A solução apontada por Mouffe passa, então, pelo que ela entende ser o caminho possível para um feminismo conseqüente politicamente: o reconhecimento de que a luta das mulheres se assemelha a outras lutas de outros movimentos que buscam pelo mesmo valor político em muitas situações conjunturais concomitantes, sempre de caráter contingente e precário; e que só através de uma prática política articulatória entre uma variedade de movimentos que estejam lutando por algum significado particular de liberdade e/ou igualdade, é que se torna possível falar-se de um movimento feminista.

Breves considerações práticas

Um exemplo do que estamos afirmando, pode ser percebido na leitura do “Manifesto sobre a Campanha da Fraternidade 2008 - Considerações de Católicas sobre a Defesa da Vida”, recentemente divulgado pelas Católicas pelo Direito de Decidir, uma ong feminista formada por teólogas e sociólogas católicas que defende a legalização do aborto a partir da condição de mulheres católicas. No referido manifesto há alusões explícitas à eutanásia, um tema pouquíssimo debatido no país, mas, incorporado ao discurso das Católicas pelo Direito de Decidir porque embora tenha particularidades que o diferenciam em muito do discurso sobre a defesa do aborto, o discurso sobre a defesa eutanásia tem um elemento que o remete ao discurso pela defesa do aborto: o direito de decidir.

O apoio das Católicas pelo Direito de Decidir à luta dos homossexuais, por exemplo, é também uma demonstração concreta desta prática articulatória.

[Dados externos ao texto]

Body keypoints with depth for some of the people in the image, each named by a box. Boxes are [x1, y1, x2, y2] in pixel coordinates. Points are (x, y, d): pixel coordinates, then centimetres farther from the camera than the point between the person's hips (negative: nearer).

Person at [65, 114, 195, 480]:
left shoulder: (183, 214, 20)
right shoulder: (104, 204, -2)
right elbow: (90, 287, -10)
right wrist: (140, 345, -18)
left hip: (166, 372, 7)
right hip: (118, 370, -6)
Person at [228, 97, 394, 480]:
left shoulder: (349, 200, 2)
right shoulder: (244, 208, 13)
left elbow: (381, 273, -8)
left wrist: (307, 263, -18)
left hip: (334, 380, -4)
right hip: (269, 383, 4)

As Católicas pelo Direito de Decidir são presença certa nas paradas pela diversidade sexual que ocorre periodicamente na cidade de São Paulo. Mas uma vez, pode-se perceber que a particularidade do movimento GLBTT não impede que tal movimento receba o apoio político das Católicas pelo Direito de Decidir, uma vez que todos esses discursos defendem politicamente o direito de decidir. Às mulheres o direito de decidir sobre seus corpos e sobre a sua capacidade reprodutiva; aos que sofrem e perderam qualquer sentido de dignidade da vida, o direito de decidir sobre o fim de suas funções biológicas vitais e, aos homossexuais e outros grupos alternativos no campo da sexualidade, o direito de decidir sobre suas sexualidades, e assim por diante.

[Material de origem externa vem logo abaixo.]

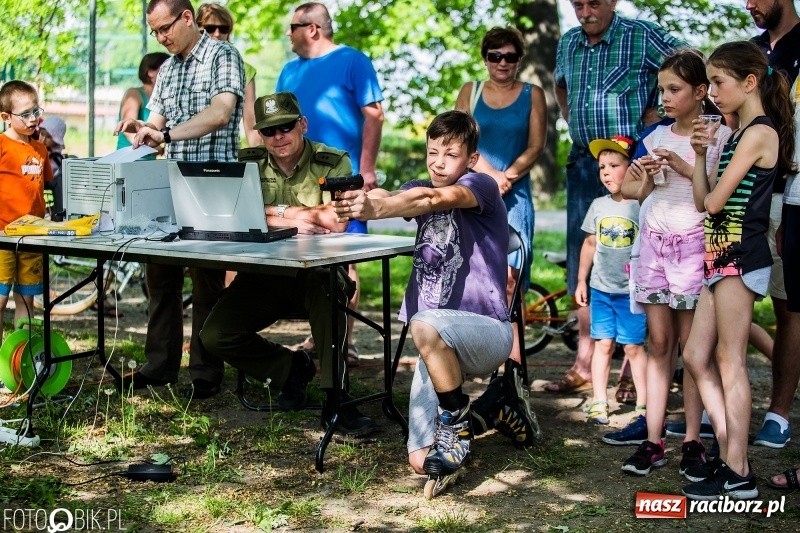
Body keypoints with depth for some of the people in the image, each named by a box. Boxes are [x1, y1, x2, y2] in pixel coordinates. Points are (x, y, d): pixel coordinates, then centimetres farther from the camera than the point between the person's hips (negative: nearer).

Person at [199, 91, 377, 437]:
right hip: (264, 274, 4)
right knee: (215, 336, -13)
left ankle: (335, 401, -30)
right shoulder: (249, 164, 7)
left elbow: (335, 222, -18)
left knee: (329, 288, -39)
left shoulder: (333, 163, -3)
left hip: (317, 271, -4)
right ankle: (291, 368, 12)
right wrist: (296, 222, -14)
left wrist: (276, 211, -11)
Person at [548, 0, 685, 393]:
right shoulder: (567, 43, 13)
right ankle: (585, 362, 17)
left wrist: (659, 111, -7)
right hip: (583, 163, 6)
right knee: (583, 261, 8)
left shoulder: (641, 36, -5)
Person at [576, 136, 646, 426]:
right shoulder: (599, 206, 9)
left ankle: (645, 405, 8)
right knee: (603, 344, 6)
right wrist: (581, 280, 16)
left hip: (632, 290, -4)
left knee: (633, 346, -1)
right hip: (601, 289, 4)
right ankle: (599, 402, 13)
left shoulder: (643, 206, -7)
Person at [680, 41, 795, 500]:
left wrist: (710, 191, 8)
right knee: (697, 357, 9)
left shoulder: (759, 132, -11)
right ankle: (729, 458, 13)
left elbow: (714, 201, -14)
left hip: (740, 256, -10)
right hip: (721, 256, 10)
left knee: (730, 363, -6)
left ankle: (739, 475, -1)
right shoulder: (741, 135, 17)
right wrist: (701, 154, 4)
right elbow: (704, 203, 13)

Para que se reconheça a situação de conflito e, consequentemente o dissenso inerente às democracias modernas, é preciso lembrar que existe na sociedade brasileira, hoje, uma prática política articulatória que reúne alguns discursos particulares que se unem em favor de um outro significante: o direito à vida em oposição ao direito de decidir. O discurso oficial da Igreja Católica pelo direito à vida encontra receptividade dentro da esfera religiosa, tanto em igrejas protestantes históricas quanto no espiritismo; e fora da esfera religiosa entre homens de mentalidade machista, grupos políticos conservadores, e discursos jurídicos fundamentados nas fontes tradicionais do direito, seja no que se refere ao aborto, à eutanásia ou na questão da diversidade sexual, sempre na defesa da negação da autonomia desses sujeitos que assumem posições opostas à visão hegemônica na nossa sociedade.

Conclusão

Concluí-se, pois, que para Mouffe o feminismo só se constitui em um movimento político conseqüente fazendo parte de uma ação articulatória mais ampla que, associado a uma cadeia de equivalências formada por outros movimentos cujo discurso aponte para situações de opressão, lute por liberdade e/ou igualdade na busca pela democracia em lugares pontuais do social, onde estes valores políticos não estejam total ou parcialmente presentes.

Pelo menos em grande parte, excluí-se também a possibilidade de que Chantal Mouffe apresente uma teoria social exclusivamente feminista, como o fazem outras autoras, uma vez que suas concepções sobre a revolução do nosso tempo, implicam em que se terá necessariamente de construir um projeto político mais amplo em torno de muitas situações pontuais do social, associadas a outras muitas situações particulares, na construção de uma hegemonia, que inverta a situação encontrada.